Women Committee of the United Labour Congress (ULC) |
The boisterous and lively march took off from NUPENG secretariat at Jibowu Yaba and ended at the NUEE Secretariat at Herbert Macaulay way.
My take away from the march, which was more of a carnival, was ULC president Joe Ajaero's response to women's demand for a female president by 2019. According to him, while this is desirable however charity must begin at home. Even in d unions dat are expected to stand for women, women are relegated to the background such that female-dominated unions like the Nigerian Union of Teachers (NUT) and the National Association of Nigeria Nurses and Midwives (NANNM) have never produced female union presidents.

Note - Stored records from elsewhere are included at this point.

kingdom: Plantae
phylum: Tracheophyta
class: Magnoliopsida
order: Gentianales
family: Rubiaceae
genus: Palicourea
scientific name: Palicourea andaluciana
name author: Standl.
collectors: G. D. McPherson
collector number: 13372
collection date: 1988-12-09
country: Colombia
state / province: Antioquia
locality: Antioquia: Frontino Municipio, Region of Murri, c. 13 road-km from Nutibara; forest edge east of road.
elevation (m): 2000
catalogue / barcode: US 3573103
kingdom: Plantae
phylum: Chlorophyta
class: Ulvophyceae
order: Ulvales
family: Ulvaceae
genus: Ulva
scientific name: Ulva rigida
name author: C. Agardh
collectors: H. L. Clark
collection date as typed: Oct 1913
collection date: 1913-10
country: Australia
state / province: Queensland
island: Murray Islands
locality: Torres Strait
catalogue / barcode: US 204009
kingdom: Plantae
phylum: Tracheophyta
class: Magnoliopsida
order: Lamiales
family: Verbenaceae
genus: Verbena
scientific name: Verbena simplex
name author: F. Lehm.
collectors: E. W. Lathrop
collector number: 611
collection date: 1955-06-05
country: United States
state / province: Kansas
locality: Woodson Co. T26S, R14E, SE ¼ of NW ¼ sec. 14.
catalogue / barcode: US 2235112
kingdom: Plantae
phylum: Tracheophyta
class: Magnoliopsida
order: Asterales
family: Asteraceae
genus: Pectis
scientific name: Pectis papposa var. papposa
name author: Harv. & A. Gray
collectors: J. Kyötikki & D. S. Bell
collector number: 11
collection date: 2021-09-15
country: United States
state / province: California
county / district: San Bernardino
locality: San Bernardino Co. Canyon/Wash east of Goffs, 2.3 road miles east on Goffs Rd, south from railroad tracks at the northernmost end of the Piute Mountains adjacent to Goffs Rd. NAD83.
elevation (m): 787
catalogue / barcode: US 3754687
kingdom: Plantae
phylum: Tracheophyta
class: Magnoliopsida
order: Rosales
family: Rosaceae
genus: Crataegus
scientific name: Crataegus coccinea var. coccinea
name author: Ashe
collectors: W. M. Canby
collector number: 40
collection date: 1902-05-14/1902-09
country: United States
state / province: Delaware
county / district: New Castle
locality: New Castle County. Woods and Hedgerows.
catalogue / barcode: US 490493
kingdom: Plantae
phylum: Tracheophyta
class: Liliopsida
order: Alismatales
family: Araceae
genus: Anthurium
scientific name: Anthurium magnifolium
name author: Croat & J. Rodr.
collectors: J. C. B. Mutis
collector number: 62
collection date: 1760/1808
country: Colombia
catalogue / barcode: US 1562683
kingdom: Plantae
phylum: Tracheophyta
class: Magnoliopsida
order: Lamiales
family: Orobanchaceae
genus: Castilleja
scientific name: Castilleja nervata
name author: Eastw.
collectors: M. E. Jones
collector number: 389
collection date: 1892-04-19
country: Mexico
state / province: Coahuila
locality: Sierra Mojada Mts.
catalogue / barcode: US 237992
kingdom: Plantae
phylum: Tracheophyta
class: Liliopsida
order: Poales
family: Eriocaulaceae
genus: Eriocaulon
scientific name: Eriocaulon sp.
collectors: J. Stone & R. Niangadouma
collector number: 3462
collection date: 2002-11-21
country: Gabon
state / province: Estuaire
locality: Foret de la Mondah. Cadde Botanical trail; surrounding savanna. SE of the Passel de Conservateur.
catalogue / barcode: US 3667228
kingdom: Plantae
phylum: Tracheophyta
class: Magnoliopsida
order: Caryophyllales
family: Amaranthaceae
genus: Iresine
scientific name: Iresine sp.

To me, this statement from a member of the labour aristocracy is unfortunately correct but it is not an indictment of women workers, even though that appeared to be Ajaero's intention, but of the labour bureaucracies who have successfully alienated both rank-and-file male and female workers from active involvement and participation in the unions through the killing of democracy in the unions as well as the successful replacement of historical labour militancy with so-called responsible unionism - a false theory favoured by the labour bureaucracy which posits the possibility of peaceful coexistence and cooperation between capital and labour. The result of this completely erroneous idea are the rotten compromises, lack of initiative and the complete inability to envision the possibility of an alternative system different to capitalism that has become the defining feature of the labour movement in Nigeria and beyond.
Women Committee of the United Labour Congress (ULC) |
As we marched along the road with everyone gyrating to drumbeats and different rhythm bellowing from trumpets, I couldnt help thinking of d generation of women who originated the idea of a women's day. These were the militant Petrogad female textile workers whose strikes and militant marches starting on 8th March 1917 (23 February according to the old Russian calendar) detonated the 1917 Russian revolution which in October of the same year led to the coming to power of the working class headed by the Bolshevik party - the most revolutionary working class party in history and the most conscious of the oppression of women and the fact that the socialist revolution cannot be complete until women are free.
The achievement of the young workers state in Russia at the time were tremendous especially in lifting women out of the shadows into which they were hitherto condemned by class society and Tsarism. The right to vote, right to education, abortion right, equality between the sexes, ease of divorce, equal pay for equal work, communal kitchens and laundries, participation in political life were some of these accomplishments which at the time were yet to be achieved by some of the most advanced capitalist countries then. However the rise of Stalinism, made possible by the war of intervention and the defeat of workers revolutions in Germany and other countries, undermined these progress. As a privileged bureaucratic caste milking the proceeds of the planned economy, Stalinism just like Tsarism abhored the liberation of women and instead wanted women to know their place and be submissive to men. Stalinism position on women, just as its position on economy, politics, class struggle and every other thing, has nothing to do with the genuine ideas of socialism as represented by Lenin's Bolshevik party and defended by Leon Trotsky.
As we mark the centenary of the 1917 Russian revolution this year, it is important to note that the lessons of the revolution are relevant and indeed invaluable both for today's struggle against oppression of women in the home, school, community and workplace and the struggle to overthrow capitalism.